C'est avec les luttes antifascistes des années 1990, et celles contre la mondialisation libérale aujourd'hui, qu’une nouvelle période voit les forces trotskistes commencer à reprendre du poil de la bête, pour devenir en 2002 une force électorale importante, faute d'être une force militante de taille.

Je n'ai fait ici qu'esquisser quelques points clés. Le livre de Charpier analyse précisément les trois grands courants trotskistes (LCR, LO, PT).

Malgré toutes les erreurs et les bizarreries qui sont le destin de tout mouvement révolutionnaire isolé des masses, les mouvements trotskistes en France ont eu le mérite de garder vivante pendant plus de 70 ans l'idée qu'une société contrôlée par les travailleurs est possible, et que nous n'avons pas à choisir entre la barbarie du capitalisme occidental et celle des bureaucraties des pays de l’Est.

Leur faiblesse face à la bureaucratie soviétique, dans leur analyse de la nature du régime, a conduit à de nombreuses erreurs politiques et théoriques. Affirmer que l’URSS reste un " Etat ouvrier dégénéré "au lendemain de la seconde guerre mondiale reste encore moins pertinent que dans les années 30. Staline et les bureaucrates ont édifié non pas le socialisme mais le capitalisme d’Etat russe, en concurrence avec le capitalisme occidental.

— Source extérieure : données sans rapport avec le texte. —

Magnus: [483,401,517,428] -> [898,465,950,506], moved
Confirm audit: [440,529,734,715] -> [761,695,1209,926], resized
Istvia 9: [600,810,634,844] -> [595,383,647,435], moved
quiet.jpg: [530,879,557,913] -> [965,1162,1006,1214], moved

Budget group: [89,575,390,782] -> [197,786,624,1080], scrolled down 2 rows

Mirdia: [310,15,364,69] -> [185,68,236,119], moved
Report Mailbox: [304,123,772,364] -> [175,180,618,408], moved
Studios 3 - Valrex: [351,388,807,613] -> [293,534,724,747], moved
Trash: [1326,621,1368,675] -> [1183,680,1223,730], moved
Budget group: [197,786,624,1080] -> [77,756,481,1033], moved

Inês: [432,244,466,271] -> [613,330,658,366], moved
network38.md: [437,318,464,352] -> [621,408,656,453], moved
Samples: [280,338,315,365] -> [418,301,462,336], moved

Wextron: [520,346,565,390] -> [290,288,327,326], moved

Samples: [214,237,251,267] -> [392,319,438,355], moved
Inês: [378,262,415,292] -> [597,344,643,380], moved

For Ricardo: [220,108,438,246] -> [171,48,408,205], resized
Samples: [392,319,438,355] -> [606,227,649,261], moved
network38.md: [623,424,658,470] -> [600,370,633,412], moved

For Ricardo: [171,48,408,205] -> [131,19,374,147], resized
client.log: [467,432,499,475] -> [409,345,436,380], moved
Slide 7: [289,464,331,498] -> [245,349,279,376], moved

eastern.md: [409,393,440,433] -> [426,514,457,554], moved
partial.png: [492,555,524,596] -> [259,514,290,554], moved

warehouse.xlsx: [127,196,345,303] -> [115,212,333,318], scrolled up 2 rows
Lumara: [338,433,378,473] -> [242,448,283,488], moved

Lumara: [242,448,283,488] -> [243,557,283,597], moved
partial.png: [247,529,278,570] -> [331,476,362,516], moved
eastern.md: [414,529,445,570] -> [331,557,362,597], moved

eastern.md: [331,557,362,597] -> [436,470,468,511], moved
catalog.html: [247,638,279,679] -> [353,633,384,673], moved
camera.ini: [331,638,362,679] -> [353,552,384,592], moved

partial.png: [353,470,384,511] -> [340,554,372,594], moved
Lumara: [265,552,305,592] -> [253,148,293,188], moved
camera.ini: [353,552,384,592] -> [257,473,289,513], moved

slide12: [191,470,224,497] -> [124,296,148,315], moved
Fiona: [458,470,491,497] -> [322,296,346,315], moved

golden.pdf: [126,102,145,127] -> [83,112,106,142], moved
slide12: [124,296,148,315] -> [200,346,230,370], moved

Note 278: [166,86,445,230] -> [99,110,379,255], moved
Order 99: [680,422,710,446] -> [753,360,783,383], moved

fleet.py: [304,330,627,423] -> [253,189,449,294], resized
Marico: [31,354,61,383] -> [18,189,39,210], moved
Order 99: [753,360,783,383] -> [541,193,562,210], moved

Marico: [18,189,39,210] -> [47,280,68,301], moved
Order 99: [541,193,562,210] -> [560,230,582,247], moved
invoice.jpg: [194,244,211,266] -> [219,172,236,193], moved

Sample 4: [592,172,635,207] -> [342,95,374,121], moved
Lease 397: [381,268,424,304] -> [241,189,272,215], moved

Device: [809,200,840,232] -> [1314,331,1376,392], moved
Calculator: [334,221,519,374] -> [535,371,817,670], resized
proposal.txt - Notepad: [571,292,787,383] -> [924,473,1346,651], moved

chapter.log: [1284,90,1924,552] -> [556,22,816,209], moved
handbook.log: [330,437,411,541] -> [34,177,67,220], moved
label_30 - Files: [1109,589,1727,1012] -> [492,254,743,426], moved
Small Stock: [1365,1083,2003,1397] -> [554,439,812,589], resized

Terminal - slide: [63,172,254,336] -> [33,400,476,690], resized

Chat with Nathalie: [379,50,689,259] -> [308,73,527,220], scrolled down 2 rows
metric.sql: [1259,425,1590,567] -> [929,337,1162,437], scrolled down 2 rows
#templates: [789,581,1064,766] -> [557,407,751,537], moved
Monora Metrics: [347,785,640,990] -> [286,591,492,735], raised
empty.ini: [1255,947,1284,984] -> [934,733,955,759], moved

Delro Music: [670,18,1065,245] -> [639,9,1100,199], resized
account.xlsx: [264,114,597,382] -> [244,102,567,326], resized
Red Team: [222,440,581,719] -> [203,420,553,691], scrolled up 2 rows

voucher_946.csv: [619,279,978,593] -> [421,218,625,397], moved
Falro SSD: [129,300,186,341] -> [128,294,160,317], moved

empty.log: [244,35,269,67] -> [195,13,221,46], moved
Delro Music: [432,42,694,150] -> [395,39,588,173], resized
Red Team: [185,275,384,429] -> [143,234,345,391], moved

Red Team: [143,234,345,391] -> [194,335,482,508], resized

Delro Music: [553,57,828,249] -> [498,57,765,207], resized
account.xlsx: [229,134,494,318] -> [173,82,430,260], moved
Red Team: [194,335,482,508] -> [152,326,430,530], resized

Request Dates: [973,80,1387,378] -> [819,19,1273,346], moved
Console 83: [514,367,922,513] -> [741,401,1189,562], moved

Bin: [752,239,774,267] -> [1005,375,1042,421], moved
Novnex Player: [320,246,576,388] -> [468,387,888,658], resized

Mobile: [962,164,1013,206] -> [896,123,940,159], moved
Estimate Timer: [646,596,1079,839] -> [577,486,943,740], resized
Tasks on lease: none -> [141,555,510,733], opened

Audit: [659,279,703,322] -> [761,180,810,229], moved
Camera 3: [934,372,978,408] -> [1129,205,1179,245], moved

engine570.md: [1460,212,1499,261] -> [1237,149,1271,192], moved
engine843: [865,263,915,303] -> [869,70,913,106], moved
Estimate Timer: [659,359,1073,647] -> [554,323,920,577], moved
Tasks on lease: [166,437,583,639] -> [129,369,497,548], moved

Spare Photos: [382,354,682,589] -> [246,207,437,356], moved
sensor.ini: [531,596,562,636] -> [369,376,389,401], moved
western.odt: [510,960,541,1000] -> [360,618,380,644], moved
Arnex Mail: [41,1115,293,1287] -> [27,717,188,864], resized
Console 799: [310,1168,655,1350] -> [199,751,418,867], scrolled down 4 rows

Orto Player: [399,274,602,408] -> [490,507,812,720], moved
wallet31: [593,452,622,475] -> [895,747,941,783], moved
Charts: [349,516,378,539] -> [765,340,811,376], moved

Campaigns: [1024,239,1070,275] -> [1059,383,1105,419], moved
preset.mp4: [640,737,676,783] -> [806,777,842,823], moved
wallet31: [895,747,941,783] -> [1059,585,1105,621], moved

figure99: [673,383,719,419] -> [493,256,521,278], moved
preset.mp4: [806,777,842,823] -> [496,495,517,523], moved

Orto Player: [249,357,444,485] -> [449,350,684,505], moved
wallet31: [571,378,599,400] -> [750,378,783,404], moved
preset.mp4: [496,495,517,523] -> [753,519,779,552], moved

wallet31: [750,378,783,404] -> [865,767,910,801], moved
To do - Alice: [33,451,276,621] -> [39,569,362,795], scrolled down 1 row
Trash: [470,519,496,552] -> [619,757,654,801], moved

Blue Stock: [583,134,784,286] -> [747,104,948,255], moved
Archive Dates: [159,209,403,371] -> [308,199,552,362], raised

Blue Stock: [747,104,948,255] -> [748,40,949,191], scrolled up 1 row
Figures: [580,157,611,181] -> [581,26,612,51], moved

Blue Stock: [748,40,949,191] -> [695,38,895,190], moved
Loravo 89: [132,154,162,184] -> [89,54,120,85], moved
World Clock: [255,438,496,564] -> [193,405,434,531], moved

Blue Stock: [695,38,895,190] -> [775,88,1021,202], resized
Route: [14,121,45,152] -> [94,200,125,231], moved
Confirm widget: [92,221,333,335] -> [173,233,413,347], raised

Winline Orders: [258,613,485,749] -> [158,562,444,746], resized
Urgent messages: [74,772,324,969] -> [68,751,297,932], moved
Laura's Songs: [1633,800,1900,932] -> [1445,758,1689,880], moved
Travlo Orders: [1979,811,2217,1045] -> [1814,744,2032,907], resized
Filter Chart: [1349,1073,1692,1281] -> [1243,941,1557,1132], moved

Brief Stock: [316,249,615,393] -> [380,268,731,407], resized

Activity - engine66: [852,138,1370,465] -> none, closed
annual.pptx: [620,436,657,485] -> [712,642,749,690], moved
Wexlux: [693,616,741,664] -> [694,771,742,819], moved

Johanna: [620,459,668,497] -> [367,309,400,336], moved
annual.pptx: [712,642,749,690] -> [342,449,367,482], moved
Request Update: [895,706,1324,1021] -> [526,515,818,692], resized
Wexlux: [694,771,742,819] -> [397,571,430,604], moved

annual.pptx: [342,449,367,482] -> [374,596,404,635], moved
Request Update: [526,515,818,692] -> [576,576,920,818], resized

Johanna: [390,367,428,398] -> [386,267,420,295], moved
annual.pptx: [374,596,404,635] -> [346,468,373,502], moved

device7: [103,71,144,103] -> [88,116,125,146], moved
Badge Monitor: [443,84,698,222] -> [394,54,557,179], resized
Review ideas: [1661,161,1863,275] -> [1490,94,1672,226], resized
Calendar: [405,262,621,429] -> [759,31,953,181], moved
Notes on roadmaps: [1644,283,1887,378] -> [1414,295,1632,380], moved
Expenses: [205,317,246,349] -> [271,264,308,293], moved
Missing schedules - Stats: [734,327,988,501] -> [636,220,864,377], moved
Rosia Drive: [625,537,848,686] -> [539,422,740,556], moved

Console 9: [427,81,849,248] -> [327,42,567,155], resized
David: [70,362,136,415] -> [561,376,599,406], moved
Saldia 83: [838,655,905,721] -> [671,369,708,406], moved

Aujourd'hui, quand la montée de la contestation ne semble pas pour l'instant accompagnée par une vision claire d'une société alternative, nous avons besoin de prendre le meilleur de la tradition trotskiste pour aller de l'avant.

John Mullen

A lire pour une analyse plus profonde

Les trotskysmes par Daniel Bensaïd, Collection Que-sais-je ? N°3629

[Article de 2002, archivé ici; Quelques coquilles corrigées après publication initiale]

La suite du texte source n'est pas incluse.